:: DATA FOR ANALYSIS ::

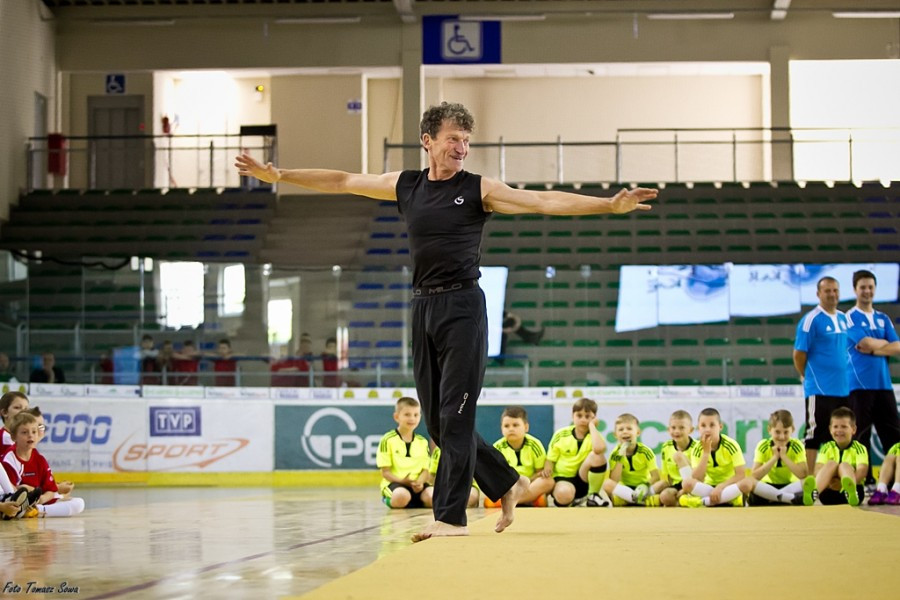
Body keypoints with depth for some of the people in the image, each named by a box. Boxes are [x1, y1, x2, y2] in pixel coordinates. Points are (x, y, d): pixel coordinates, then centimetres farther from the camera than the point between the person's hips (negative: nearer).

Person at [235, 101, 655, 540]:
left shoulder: (479, 190, -1)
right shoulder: (405, 186, 11)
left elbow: (544, 201, -9)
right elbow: (343, 182, 18)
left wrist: (609, 205, -19)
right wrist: (279, 175, 18)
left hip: (462, 306, -5)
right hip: (423, 307, 5)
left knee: (455, 417, -7)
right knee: (436, 420, 9)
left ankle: (451, 516, -2)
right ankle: (506, 484, 25)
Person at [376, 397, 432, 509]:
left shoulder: (422, 442, 12)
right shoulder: (388, 440, -3)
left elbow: (425, 470, 7)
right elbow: (385, 472, -4)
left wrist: (420, 482, -16)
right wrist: (402, 481, -22)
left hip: (417, 484, 4)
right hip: (394, 483, -3)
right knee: (402, 496, -39)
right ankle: (389, 499, -2)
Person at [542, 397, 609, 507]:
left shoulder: (594, 435, -4)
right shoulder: (561, 435, -1)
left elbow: (599, 448, -30)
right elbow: (550, 460, 6)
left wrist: (591, 425, -18)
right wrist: (547, 470, -18)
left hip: (583, 481, 1)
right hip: (562, 478, -1)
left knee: (597, 456, -28)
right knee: (563, 494, -40)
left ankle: (593, 495, -8)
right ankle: (573, 500, 1)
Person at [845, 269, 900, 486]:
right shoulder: (849, 318, 0)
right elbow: (866, 343, -14)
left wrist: (873, 347, -7)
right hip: (859, 385, -5)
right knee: (861, 436, -3)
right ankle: (865, 480, 1)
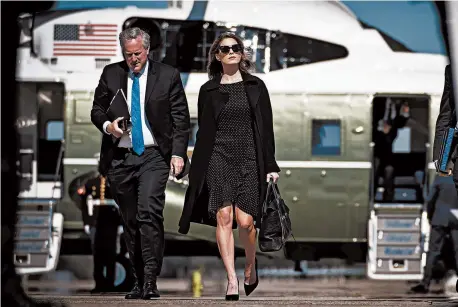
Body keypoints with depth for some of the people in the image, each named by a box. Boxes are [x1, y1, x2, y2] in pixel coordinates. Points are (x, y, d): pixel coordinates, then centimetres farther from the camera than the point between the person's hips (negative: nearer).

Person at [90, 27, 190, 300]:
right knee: (130, 221, 6)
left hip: (153, 156, -3)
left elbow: (181, 119, 2)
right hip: (120, 157, 3)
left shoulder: (168, 76, 2)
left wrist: (178, 153, -8)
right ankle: (139, 282, 15)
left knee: (150, 212, -20)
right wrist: (107, 125, -10)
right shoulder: (111, 74, 8)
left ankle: (151, 280, -21)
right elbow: (97, 110, 13)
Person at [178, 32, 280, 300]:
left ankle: (251, 263, 22)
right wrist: (198, 170, 5)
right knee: (224, 217, -10)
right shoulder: (209, 90, 9)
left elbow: (266, 128, 6)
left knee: (245, 220, -8)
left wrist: (271, 165, 0)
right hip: (218, 158, 0)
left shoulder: (256, 87, 8)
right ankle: (232, 280, -8)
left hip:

:::

## ASSIGNMENT
Give all the lines above again with each "Person at" swapped for "Subject at" and nothing else altered. Leave the pictures out.

## ANSWER SECTION
Body keypoints with depth for some of the people in the image, each named by a box. Boxes are [x1, y1, x2, y2] in pixel coordinates. Points are (x, y, d): pixel coordinates, then centimetres farther from the camera than the point between the person's hips (negative: nearer).

Subject at [235, 101, 655, 540]:
left shoulder: (479, 190, -1)
right shoulder: (405, 186, 11)
left elbow: (544, 201, -9)
right elbow: (343, 182, 18)
left wrist: (609, 205, -19)
right wrist: (279, 175, 18)
left hip: (462, 306, -5)
right hip: (423, 307, 5)
left knee: (455, 417, -7)
right knee: (436, 420, 9)
left ankle: (451, 516, -2)
right ankle: (506, 484, 25)
Subject at [376, 397, 432, 509]:
left shoulder: (422, 442, 12)
right shoulder: (388, 440, -3)
left elbow: (425, 470, 7)
right elbow: (385, 472, -4)
left wrist: (420, 482, -16)
right wrist: (402, 481, -22)
left hip: (417, 484, 4)
right hip: (394, 483, -3)
right knee: (402, 496, -39)
right ankle: (389, 499, -2)
Subject at [542, 397, 609, 507]:
left shoulder: (594, 435, -4)
right shoulder: (561, 435, -1)
left elbow: (599, 448, -30)
right elbow: (550, 460, 6)
left wrist: (591, 425, -18)
right wrist: (547, 470, -18)
left hip: (583, 481, 1)
right hip: (562, 478, -1)
left knee: (597, 456, -28)
right knee: (563, 494, -40)
left ankle: (593, 495, -8)
right ankle: (573, 500, 1)
Subject at [845, 269, 900, 486]:
right shoulder: (849, 318, 0)
right elbow: (866, 343, -14)
left wrist: (873, 347, -7)
right hip: (859, 385, -5)
right knee: (861, 436, -3)
right ankle: (865, 480, 1)
Body keypoints with depth for some of the people in the image, each named by a box. Boxes are [x1, y1, x2, y2] in pixel coordinates. Points are (x, y, d): pixel coordinates, then centimetres farther from the camera than the point between the person's hips (negative: nearer).

Subject at [90, 27, 190, 300]:
right knee: (130, 221, 6)
left hip: (153, 156, -3)
left elbow: (181, 119, 2)
right hip: (120, 157, 3)
left shoulder: (168, 76, 2)
left wrist: (178, 153, -8)
right ankle: (139, 282, 15)
left knee: (150, 212, -20)
right wrist: (107, 125, -10)
right shoulder: (111, 74, 8)
left ankle: (151, 280, -21)
right elbow: (97, 110, 13)
Subject at [178, 32, 280, 300]:
left ankle: (251, 263, 22)
right wrist: (198, 170, 5)
right knee: (224, 217, -10)
right shoulder: (209, 90, 9)
left elbow: (266, 128, 6)
left knee: (245, 220, -8)
left wrist: (271, 165, 0)
right hip: (218, 158, 0)
left shoulder: (256, 87, 8)
right ankle: (232, 280, -8)
left hip:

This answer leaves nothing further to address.